Your task is to transcribe the records exactly, skipping every image.

[TASK INPUTS — start]

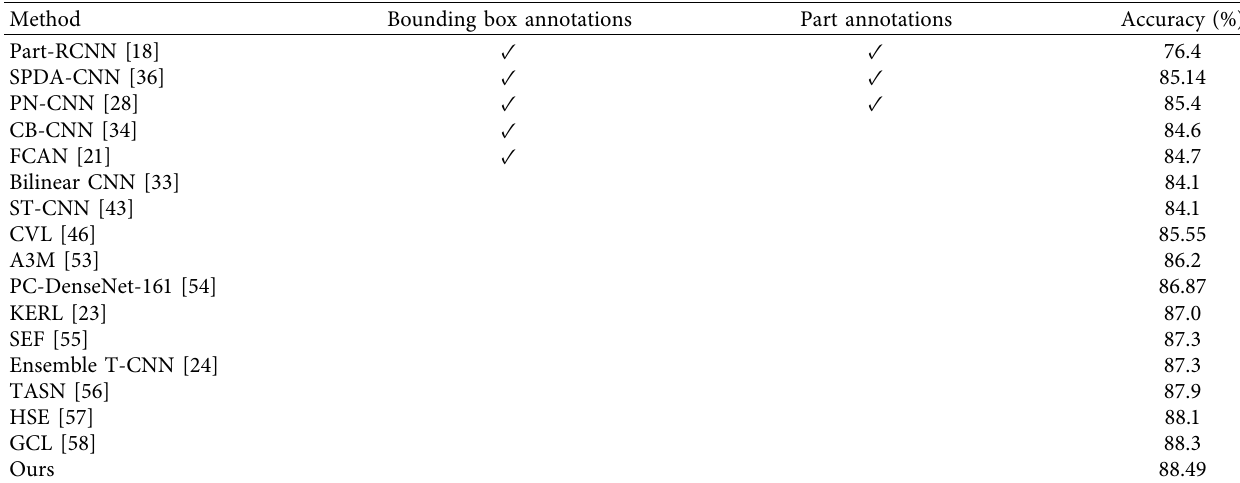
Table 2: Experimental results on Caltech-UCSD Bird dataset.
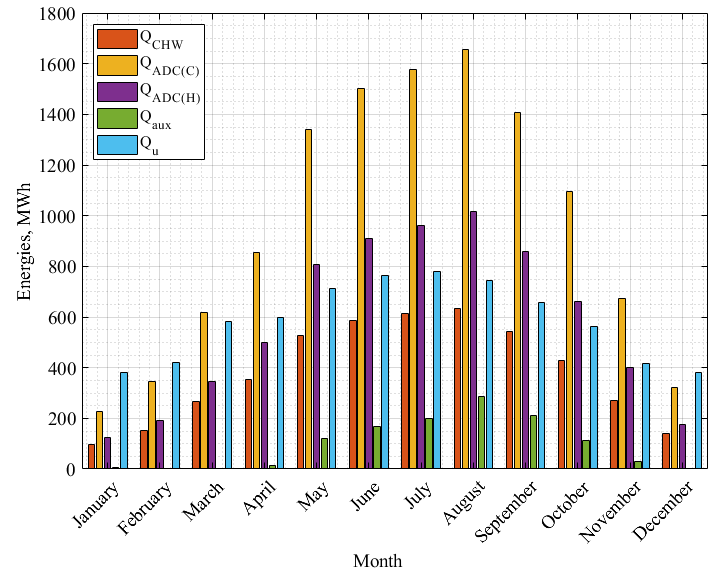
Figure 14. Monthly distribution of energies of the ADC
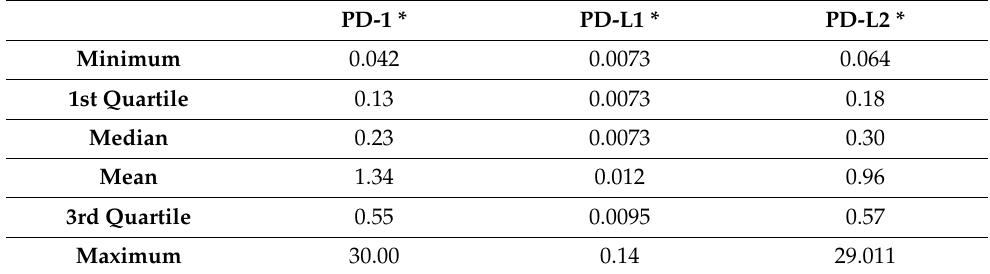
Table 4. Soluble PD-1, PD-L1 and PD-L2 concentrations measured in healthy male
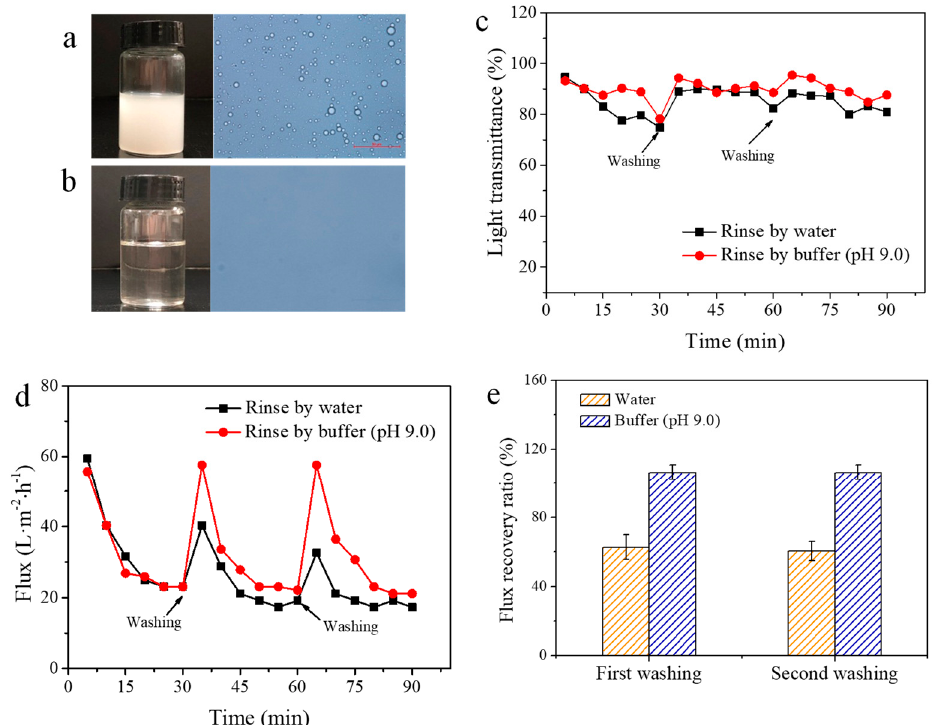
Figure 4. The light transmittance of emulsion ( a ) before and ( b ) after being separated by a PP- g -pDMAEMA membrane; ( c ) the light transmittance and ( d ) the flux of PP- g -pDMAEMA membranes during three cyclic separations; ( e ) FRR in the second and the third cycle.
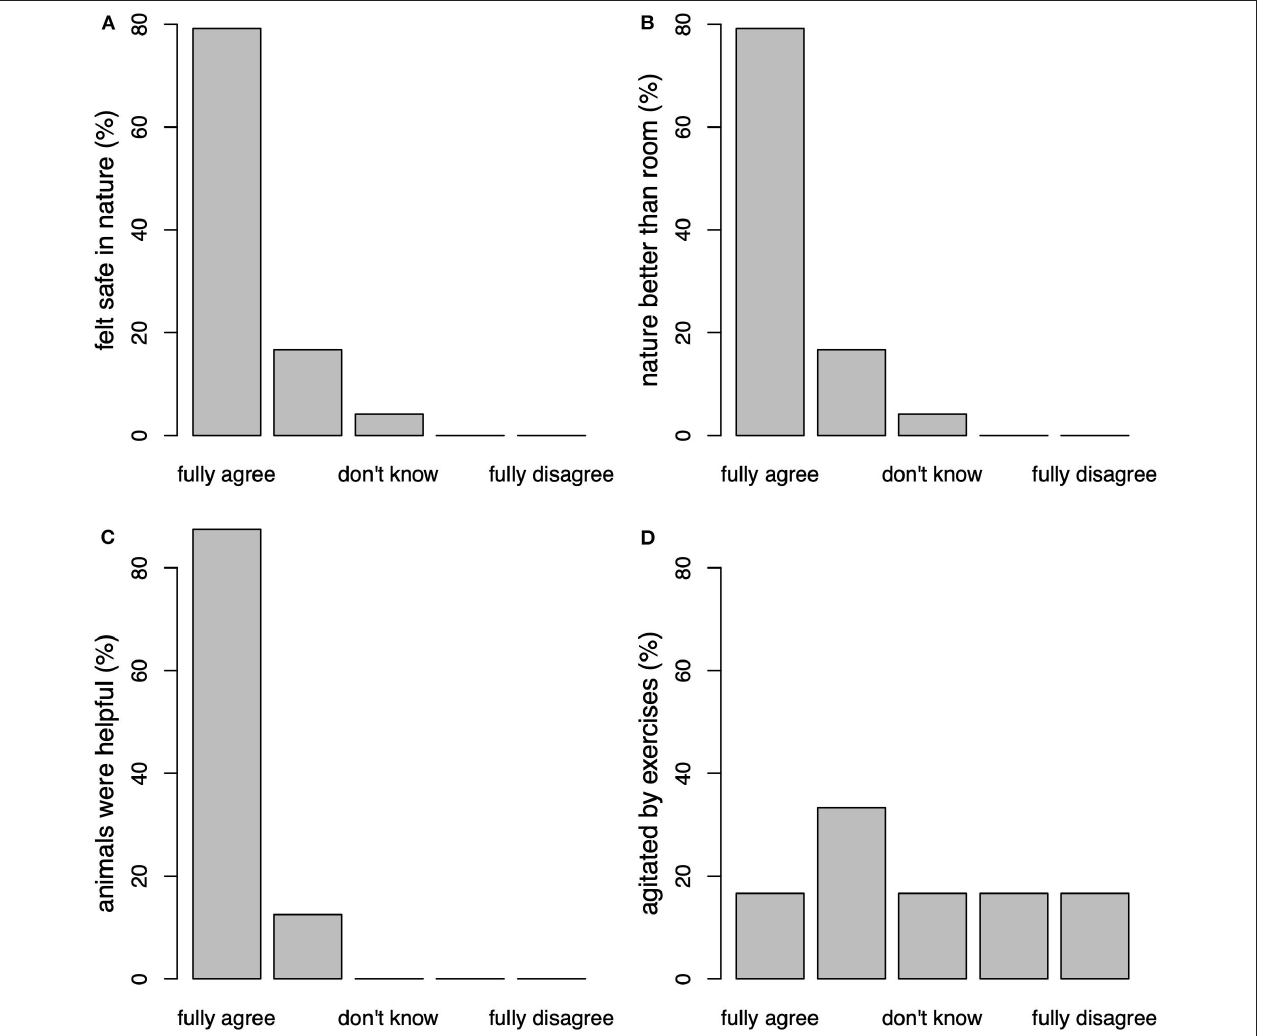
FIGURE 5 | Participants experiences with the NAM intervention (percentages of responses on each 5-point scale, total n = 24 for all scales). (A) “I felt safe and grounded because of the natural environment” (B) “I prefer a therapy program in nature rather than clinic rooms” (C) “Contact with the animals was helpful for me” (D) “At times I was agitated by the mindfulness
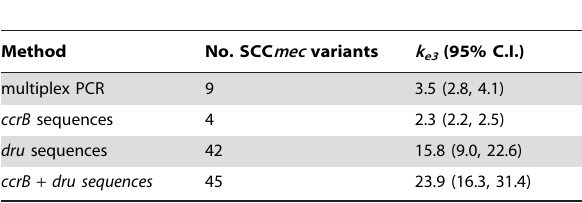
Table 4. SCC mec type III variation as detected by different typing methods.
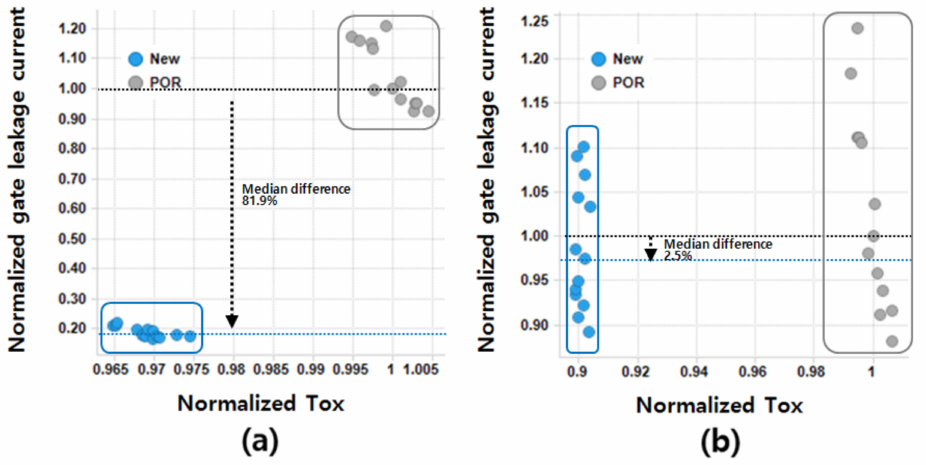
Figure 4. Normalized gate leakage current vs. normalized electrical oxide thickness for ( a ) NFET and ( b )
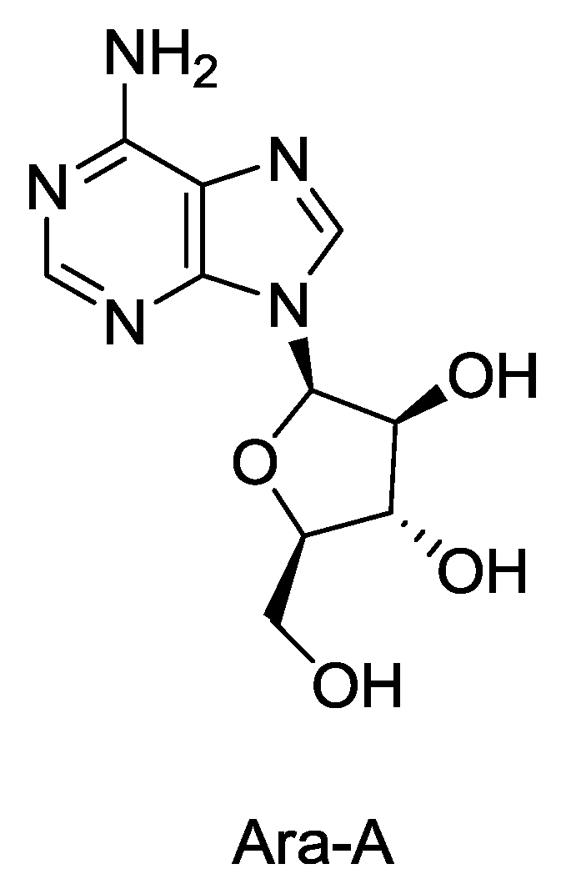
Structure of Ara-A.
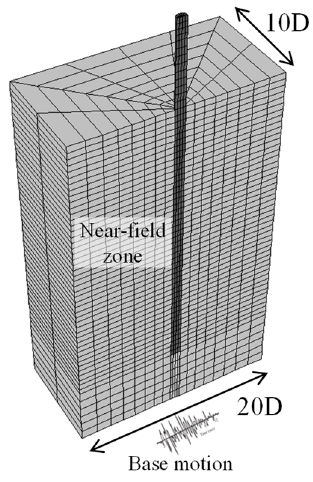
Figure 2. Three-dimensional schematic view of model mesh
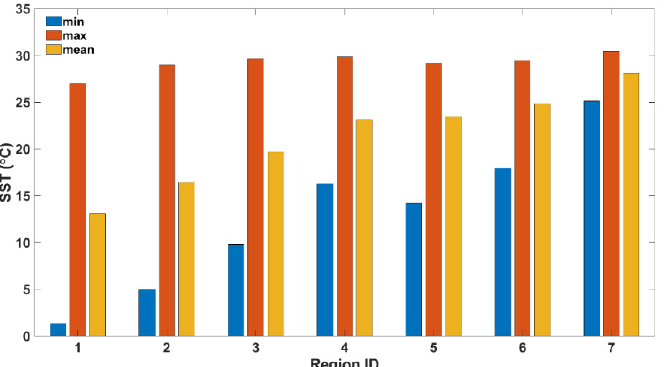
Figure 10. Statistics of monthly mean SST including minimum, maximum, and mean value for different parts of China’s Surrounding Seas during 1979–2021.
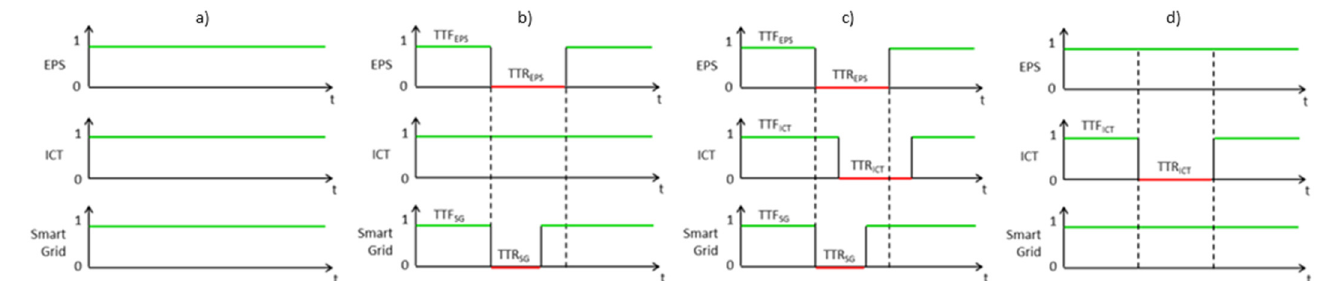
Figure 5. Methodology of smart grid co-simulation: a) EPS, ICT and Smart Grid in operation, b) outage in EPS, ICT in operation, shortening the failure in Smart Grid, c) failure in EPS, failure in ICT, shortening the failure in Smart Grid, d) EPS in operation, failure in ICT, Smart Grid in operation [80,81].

[TASK INPUTS — finish]

SOLUTION TO THIS PROBLEM:
Table 2: Experimental results on Caltech-UCSD Bird dataset.
Figure 14. Monthly distribution of energies of the ADC
Table 4. Soluble PD-1, PD-L1 and PD-L2 concentrations measured in healthy male
Figure 4. The light transmittance of emulsion ( a ) before and ( b ) after being separated by a PP- g -pDMAEMA membrane; ( c ) the light transmittance and ( d ) the flux of PP- g -pDMAEMA membranes during three cyclic separations; ( e ) FRR in the second and the third cycle.
FIGURE 5 | Participants experiences with the NAM intervention (percentages of responses on each 5-point scale, total n = 24 for all scales). (A) “I felt safe and grounded because of the natural environment” (B) “I prefer a therapy program in nature rather than clinic rooms” (C) “Contact with the animals was helpful for me” (D) “At times I was agitated by the mindfulness
Table 4. SCC mec type III variation as detected by different typing methods.
Figure 4. Normalized gate leakage current vs. normalized electrical oxide thickness for ( a ) NFET and ( b )
Structure of Ara-A.
Figure 2. Three-dimensional schematic view of model mesh
Figure 10. Statistics of monthly mean SST including minimum, maximum, and mean value for different parts of China’s Surrounding Seas during 1979–2021.
Figure 5. Methodology of smart grid co-simulation: a) EPS, ICT and Smart Grid in operation, b) outage in EPS, ICT in operation, shortening the failure in Smart Grid, c) failure in EPS, failure in ICT, shortening the failure in Smart Grid, d) EPS in operation, failure in ICT, Smart Grid in operation [80,81].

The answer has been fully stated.